__ASSIGNMENT__. Arrange every line of the entries below as a Markdown table with two columns, Row and Line, numbering each row and leaving out blank lines.

__MATERIAL TO PROCESS__.
= = = = =

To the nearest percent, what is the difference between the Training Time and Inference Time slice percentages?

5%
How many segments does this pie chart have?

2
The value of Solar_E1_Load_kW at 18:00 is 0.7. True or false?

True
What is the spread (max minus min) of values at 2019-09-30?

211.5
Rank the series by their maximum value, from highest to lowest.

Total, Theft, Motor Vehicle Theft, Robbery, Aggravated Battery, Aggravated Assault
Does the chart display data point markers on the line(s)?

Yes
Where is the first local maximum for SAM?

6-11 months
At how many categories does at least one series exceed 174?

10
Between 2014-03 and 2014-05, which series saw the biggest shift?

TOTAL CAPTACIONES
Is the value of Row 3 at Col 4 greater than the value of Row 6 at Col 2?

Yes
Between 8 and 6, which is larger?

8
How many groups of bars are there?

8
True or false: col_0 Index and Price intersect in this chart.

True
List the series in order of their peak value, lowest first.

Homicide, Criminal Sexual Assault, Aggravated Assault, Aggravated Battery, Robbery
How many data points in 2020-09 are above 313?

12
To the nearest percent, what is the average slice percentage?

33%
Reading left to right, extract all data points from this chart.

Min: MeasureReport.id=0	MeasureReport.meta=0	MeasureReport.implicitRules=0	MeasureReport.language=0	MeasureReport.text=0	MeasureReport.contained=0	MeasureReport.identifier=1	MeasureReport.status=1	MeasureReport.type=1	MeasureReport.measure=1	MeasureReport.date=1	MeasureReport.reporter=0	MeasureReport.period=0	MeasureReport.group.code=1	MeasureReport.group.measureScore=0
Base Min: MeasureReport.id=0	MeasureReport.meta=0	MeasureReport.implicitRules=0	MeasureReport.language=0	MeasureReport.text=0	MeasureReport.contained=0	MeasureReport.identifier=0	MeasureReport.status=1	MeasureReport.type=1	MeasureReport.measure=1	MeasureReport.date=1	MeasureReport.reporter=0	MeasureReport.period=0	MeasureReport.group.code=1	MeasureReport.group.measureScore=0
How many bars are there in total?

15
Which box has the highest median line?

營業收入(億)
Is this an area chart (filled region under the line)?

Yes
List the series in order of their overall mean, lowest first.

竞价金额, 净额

= = = = =

__PROBLEM SOLUTION__.
| Row | Line |
|---|---|
| 1 | To the nearest percent, what is the difference between the Training Time and Inference Time slice percentages? |
| 2 | 5% |
| 3 | How many segments does this pie chart have? |
| 4 | 2 |
| 5 | The value of Solar_E1_Load_kW at 18:00 is 0.7. True or false? |
| 6 | True |
| 7 | What is the spread (max minus min) of values at 2019-09-30? |
| 8 | 211.5 |
| 9 | Rank the series by their maximum value, from highest to lowest. |
| 10 | Total, Theft, Motor Vehicle Theft, Robbery, Aggravated Battery, Aggravated Assault |
| 11 | Does the chart display data point markers on the line(s)? |
| 12 | Yes |
| 13 | Where is the first local maximum for SAM? |
| 14 | 6-11 months |
| 15 | At how many categories does at least one series exceed 174? |
| 16 | 10 |
| 17 | Between 2014-03 and 2014-05, which series saw the biggest shift? |
| 18 | TOTAL CAPTACIONES |
| 19 | Is the value of Row 3 at Col 4 greater than the value of Row 6 at Col 2? |
| 20 | Yes |
| 21 | Between 8 and 6, which is larger? |
| 22 | 8 |
| 23 | How many groups of bars are there? |
| 24 | 8 |
| 25 | True or false: col_0 Index and Price intersect in this chart. |
| 26 | True |
| 27 | List the series in order of their peak value, lowest first. |
| 28 | Homicide, Criminal Sexual Assault, Aggravated Assault, Aggravated Battery, Robbery |
| 29 | How many data points in 2020-09 are above 313? |
| 30 | 12 |
| 31 | To the nearest percent, what is the average slice percentage? |
| 32 | 33% |
| 33 | Reading left to right, extract all data points from this chart. |
| 34 | Min: MeasureReport.id=0	MeasureReport.meta=0	MeasureReport.implicitRules=0	MeasureReport.language=0	MeasureReport.text=0	MeasureReport.contained=0	MeasureReport.identifier=1	MeasureReport.status=1	MeasureReport.type=1	MeasureReport.measure=1	MeasureReport.date=1	MeasureReport.reporter=0	MeasureReport.period=0	MeasureReport.group.code=1	MeasureReport.group.measureScore=0 |
| 35 | Base Min: MeasureReport.id=0	MeasureReport.meta=0	MeasureReport.implicitRules=0	MeasureReport.language=0	MeasureReport.text=0	MeasureReport.contained=0	MeasureReport.identifier=0	MeasureReport.status=1	MeasureReport.type=1	MeasureReport.measure=1	MeasureReport.date=1	MeasureReport.reporter=0	MeasureReport.period=0	MeasureReport.group.code=1	MeasureReport.group.measureScore=0 |
| 36 | How many bars are there in total? |
| 37 | 15 |
| 38 | Which box has the highest median line? |
| 39 | 營業收入(億) |
| 40 | Is this an area chart (filled region under the line)? |
| 41 | Yes |
| 42 | List the series in order of their overall mean, lowest first. |
| 43 | 竞价金额, 净额 |